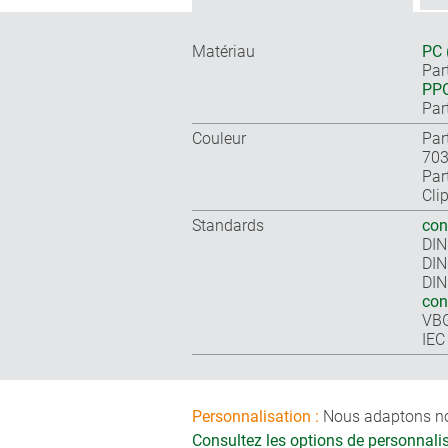
Matériau
PC 
Par
PPO
Part
Couleur
Par
703
Part
Clip
Standards
con
DIN
DIN
DIN
co
VB
IEC
Personnalisation :
Nous adaptons nos 
Consultez les options de personnal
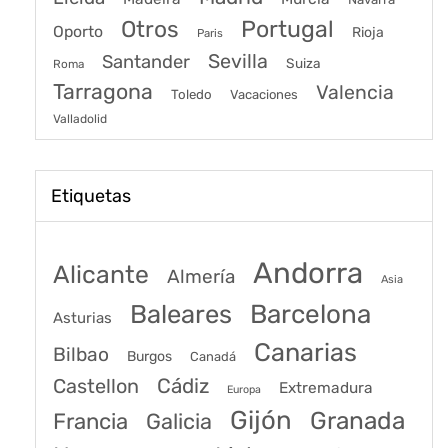
Portugal
Otros
Oporto
Rioja
Paris
Sevilla
Santander
Suiza
Roma
Tarragona
Valencia
Toledo
Vacaciones
Valladolid
Etiquetas
Andorra
Alicante
Almería
Asia
Baleares
Barcelona
Asturias
Canarias
Bilbao
Burgos
Canadá
Castellon
Cádiz
Extremadura
Europa
Gijón
Granada
Francia
Galicia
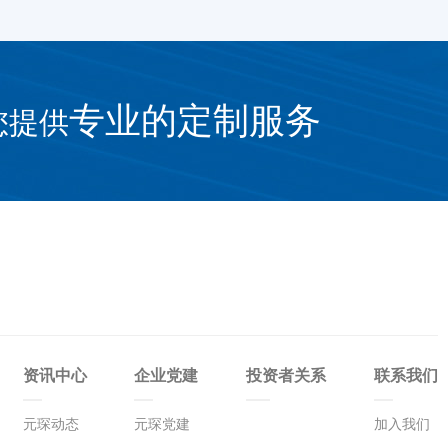
专业的定制服务
您提供
资讯中心
企业党建
投资者关系
联系我们
元琛动态
元琛党建
加入我们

——

◆ Goal of the exercise
Please transcribe the whole listing above exactly, with the images left out.

◆ Your response
Matériau
PC 
Par
PPO
Part
Couleur
Par
703
Part
Clip
Standards
con
DIN
DIN
DIN
co
VB
IEC
Personnalisation :
Nous adaptons nos 
Consultez les options de personnal
Portugal
Otros
Oporto
Rioja
Paris
Sevilla
Santander
Suiza
Roma
Tarragona
Valencia
Toledo
Vacaciones
Valladolid
Etiquetas
Andorra
Alicante
Almería
Asia
Baleares
Barcelona
Asturias
Canarias
Bilbao
Burgos
Canadá
Castellon
Cádiz
Extremadura
Europa
Gijón
Granada
Francia
Galicia
专业的定制服务
您提供
资讯中心
企业党建
投资者关系
联系我们
元琛动态
元琛党建
加入我们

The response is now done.